*** Opening of Data extract ***
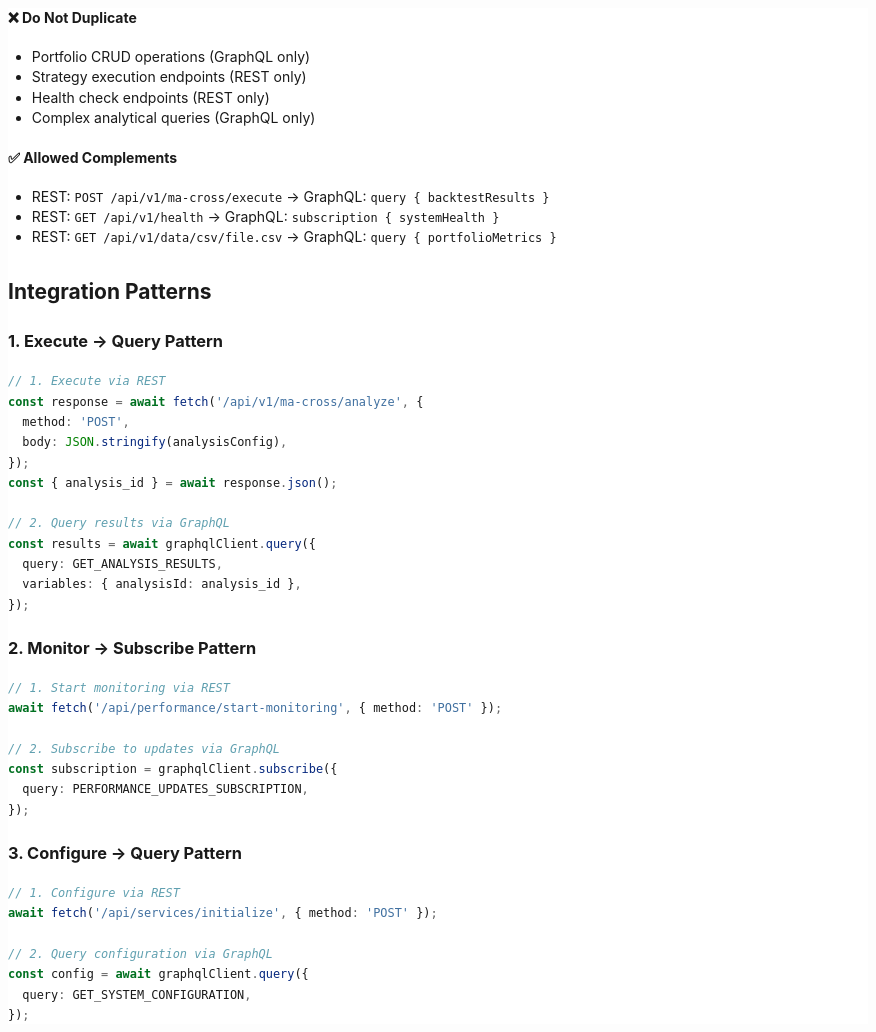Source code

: #### ❌ Do Not Duplicate

- Portfolio CRUD operations (GraphQL only)
- Strategy execution endpoints (REST only)
- Health check endpoints (REST only)
- Complex analytical queries (GraphQL only)

#### ✅ Allowed Complements

- REST: `POST /api/v1/ma-cross/execute` → GraphQL: `query { backtestResults }`
- REST: `GET /api/v1/health` → GraphQL: `subscription { systemHealth }`
- REST: `GET /api/v1/data/csv/file.csv` → GraphQL: `query { portfolioMetrics }`

## Integration Patterns

### 1. Execute → Query Pattern

```typescript
// 1. Execute via REST
const response = await fetch('/api/v1/ma-cross/analyze', {
  method: 'POST',
  body: JSON.stringify(analysisConfig),
});
const { analysis_id } = await response.json();

// 2. Query results via GraphQL
const results = await graphqlClient.query({
  query: GET_ANALYSIS_RESULTS,
  variables: { analysisId: analysis_id },
});
```

### 2. Monitor → Subscribe Pattern

```typescript
// 1. Start monitoring via REST
await fetch('/api/performance/start-monitoring', { method: 'POST' });

// 2. Subscribe to updates via GraphQL
const subscription = graphqlClient.subscribe({
  query: PERFORMANCE_UPDATES_SUBSCRIPTION,
});
```

### 3. Configure → Query Pattern

```typescript
// 1. Configure via REST
await fetch('/api/services/initialize', { method: 'POST' });

// 2. Query configuration via GraphQL
const config = await graphqlClient.query({
  query: GET_SYSTEM_CONFIGURATION,
});
```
*** Close of Data extract ***
### Work to complete
Begin with the line that contains "### 3. Configure → Query Pattern" and quote each line after it exactly, stopping after the last line of the data.

### Exercise answer
### 3. Configure → Query Pattern

```typescript
// 1. Configure via REST
await fetch('/api/services/initialize', { method: 'POST' });

// 2. Query configuration via GraphQL
const config = await graphqlClient.query({
  query: GET_SYSTEM_CONFIGURATION,
});
```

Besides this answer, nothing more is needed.